Posted by Rob Walker on August 29, 2007
Posted Under: America,Consumer Behavior

What makes cities grow in the 21st century? This IHT article points to consumers:

In a discussion paper titled “Consumer City,” Edward Glaeser and co-authors Jed Kolko and Albert Saiz call this “the demand for density.” People now want to live in dense areas because dense areas offer what people want to consume — opera, sports teams, art museums, varied cuisine. In France, for example, he and his fellow researchers found a robust correlation between the number of restaurants and the growth of cities.

“The sovereignty of the consumer is inescapable,” Glaese says.

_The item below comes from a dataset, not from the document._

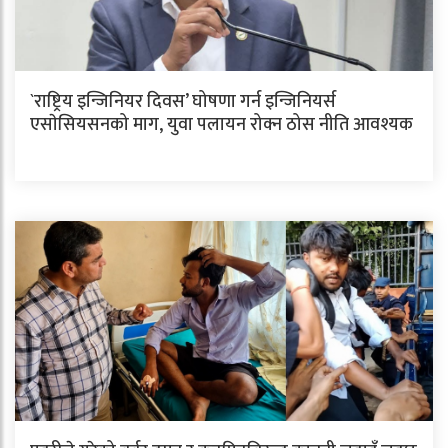
`राष्ट्रिय इन्जिनियर दिवस’ घोषणा गर्न इन्जिनियर्स
एसाेसियसनको माग, युवा पलायन रोक्न ठोस नीति आवश्यक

The number of these “consumer immigrants” – those moving back to the city seeking a better quality of life – is relatively small compared with the hundreds of thousands of poorer economic migrants who traditionally head to the inner city.

But the “consumer immigrants” have a special significance because they are rich….

Glaeser et. al.’s paper, which is actually from 2000, can be downloaded as a PDF here. I haven’t read it yet, but I intend to. I’m wondering about that restaurants comment — a “correlation” between city population growth and restaurant numbers doesn’t seem to prove much.
Via Creative Class.

Further diversion may be found at MKTG Tumblr, and the Consumed Facebook page.

Reader Comments

That IHT article is an interesting companion to this — http://www.opinionjournal.com/editorial/feature.html?id=110010045 — a recent Michael Barone piece from WSJ. Barone’s focus is obviously political but I thought it was interesting from a marketing/advertising perspective. Barone thinks “the economic divide in New York and Los Angeles is starting to look like the economic divide in Mexico City and São Paulo.” Meanwhile, what he calls “interior boomtowns” — Vegas, Orlando, Phoenix and Charlotte — “are economic dynamos that are driving much of America’s growth. There’s much less economic polarization here than in the Coastal Megalopolises, and a higher percentage of traditional families….Dallas is now larger than San Francisco, Houston is now larger than Detroit, Atlanta is now larger than Boston, Charlotte is now larger than Milwaukee.”

#1 
Written By Irene on August 29th, 2007 @ 6:51 pm

That’s a great tip, thanks. I can’t speak to L.A., but I think it’s not far off, what he’s saying about NY. This was interesting: “New York had a domestic outflow of 8% and an immigrant inflow of 6%.” That seems to run counter to the idea that NY growth has much to do with superconsumers. Although I guess all the restaurants that such people demand do need low-wage immigrant labor to wash the dishes and so on, so maybe it’s all connected. Anyway, thanks much for that link.

#2 
Written By murketing on August 30th, 2007 @ 8:45 am

By the way, I did end up reading that guy’s academic working paper. I found it kind of underwhelming. The data is really only through 1990, and to me most of the paper was either not surprising, or not that convincing. It was interesting to read it, but all in all I think the points that Barone makes are a lot more relevant, and a lot more compelling.